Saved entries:
.....

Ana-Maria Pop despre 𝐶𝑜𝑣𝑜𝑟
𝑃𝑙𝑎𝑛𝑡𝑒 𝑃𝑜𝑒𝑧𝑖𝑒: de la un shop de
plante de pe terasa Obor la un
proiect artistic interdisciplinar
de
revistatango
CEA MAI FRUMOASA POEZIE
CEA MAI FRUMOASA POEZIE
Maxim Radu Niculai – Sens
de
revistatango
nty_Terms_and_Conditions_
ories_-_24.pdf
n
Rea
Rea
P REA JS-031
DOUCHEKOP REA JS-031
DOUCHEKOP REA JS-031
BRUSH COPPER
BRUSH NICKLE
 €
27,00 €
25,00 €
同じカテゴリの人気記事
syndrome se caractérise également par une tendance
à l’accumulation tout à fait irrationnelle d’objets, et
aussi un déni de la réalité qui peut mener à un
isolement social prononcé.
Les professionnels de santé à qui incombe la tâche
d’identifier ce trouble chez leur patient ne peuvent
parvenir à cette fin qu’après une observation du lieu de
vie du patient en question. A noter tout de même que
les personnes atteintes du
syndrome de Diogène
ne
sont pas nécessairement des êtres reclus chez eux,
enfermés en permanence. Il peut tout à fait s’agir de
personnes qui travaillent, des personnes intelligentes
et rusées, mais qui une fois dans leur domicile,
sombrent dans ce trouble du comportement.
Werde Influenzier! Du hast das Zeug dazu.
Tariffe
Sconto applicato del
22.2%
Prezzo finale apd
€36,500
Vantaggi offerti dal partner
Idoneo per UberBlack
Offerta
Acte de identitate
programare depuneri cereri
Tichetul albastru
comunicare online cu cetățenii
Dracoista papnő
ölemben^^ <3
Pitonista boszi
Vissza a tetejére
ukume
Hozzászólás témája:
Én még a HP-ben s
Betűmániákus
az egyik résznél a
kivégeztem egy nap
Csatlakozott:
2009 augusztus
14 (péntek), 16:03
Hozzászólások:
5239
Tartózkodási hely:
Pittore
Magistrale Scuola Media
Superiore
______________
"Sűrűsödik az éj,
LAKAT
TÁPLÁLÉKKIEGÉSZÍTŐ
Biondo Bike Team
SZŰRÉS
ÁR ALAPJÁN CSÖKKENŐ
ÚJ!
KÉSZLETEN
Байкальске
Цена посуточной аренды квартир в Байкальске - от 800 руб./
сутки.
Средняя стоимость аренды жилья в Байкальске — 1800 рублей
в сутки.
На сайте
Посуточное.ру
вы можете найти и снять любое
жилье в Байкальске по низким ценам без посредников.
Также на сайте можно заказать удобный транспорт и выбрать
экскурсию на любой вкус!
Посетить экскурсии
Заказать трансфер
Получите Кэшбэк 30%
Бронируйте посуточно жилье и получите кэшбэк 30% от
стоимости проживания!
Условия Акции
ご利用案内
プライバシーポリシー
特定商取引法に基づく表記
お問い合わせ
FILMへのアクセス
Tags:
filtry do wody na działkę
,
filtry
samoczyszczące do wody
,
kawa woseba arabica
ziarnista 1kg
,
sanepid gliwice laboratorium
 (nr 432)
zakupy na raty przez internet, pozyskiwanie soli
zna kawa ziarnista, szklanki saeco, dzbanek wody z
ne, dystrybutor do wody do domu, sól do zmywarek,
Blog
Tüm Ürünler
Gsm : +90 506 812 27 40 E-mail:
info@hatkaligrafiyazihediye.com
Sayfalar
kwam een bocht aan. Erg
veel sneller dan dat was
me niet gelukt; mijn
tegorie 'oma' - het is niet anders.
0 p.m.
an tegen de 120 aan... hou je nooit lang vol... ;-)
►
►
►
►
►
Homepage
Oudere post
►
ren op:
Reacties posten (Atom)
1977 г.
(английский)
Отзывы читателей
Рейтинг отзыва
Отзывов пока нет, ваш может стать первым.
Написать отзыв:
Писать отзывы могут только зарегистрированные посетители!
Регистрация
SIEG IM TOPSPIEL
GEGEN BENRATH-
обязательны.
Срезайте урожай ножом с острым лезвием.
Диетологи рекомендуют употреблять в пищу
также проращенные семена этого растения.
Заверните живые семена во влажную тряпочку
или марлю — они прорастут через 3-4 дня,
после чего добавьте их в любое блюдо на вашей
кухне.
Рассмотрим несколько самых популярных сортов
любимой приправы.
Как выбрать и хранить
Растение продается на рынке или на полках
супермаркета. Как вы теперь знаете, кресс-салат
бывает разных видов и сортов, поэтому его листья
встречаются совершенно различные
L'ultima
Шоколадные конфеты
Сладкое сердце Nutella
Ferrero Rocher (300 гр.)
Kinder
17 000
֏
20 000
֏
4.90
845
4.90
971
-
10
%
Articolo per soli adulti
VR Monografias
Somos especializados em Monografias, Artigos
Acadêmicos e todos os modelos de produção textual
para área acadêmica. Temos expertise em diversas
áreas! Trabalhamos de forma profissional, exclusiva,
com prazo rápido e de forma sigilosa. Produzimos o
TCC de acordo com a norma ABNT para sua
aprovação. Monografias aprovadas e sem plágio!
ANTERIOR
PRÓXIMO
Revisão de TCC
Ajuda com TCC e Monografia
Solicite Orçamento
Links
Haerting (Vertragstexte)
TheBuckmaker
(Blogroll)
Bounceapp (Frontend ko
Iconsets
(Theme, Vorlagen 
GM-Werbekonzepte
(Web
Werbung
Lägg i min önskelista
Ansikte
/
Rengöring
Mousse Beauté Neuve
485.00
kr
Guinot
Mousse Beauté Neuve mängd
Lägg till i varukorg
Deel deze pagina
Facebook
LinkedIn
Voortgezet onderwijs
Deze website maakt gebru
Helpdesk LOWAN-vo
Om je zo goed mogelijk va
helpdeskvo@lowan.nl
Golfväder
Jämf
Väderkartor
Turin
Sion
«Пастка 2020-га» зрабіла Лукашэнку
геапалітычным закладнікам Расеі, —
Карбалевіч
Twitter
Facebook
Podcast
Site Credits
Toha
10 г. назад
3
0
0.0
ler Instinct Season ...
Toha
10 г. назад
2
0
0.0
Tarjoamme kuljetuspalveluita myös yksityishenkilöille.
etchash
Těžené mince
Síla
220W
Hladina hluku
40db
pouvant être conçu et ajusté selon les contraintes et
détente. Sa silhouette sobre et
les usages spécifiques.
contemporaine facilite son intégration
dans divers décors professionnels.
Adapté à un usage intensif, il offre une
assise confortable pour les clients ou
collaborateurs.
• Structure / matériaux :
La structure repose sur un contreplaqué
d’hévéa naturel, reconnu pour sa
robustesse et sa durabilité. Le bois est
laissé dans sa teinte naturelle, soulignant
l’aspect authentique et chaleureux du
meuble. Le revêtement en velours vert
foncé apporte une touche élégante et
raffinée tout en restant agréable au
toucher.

.....

Where does "Lägg" appear in the records above? Copy every line that has it.

Lägg i min önskelista
Lägg till i varukorg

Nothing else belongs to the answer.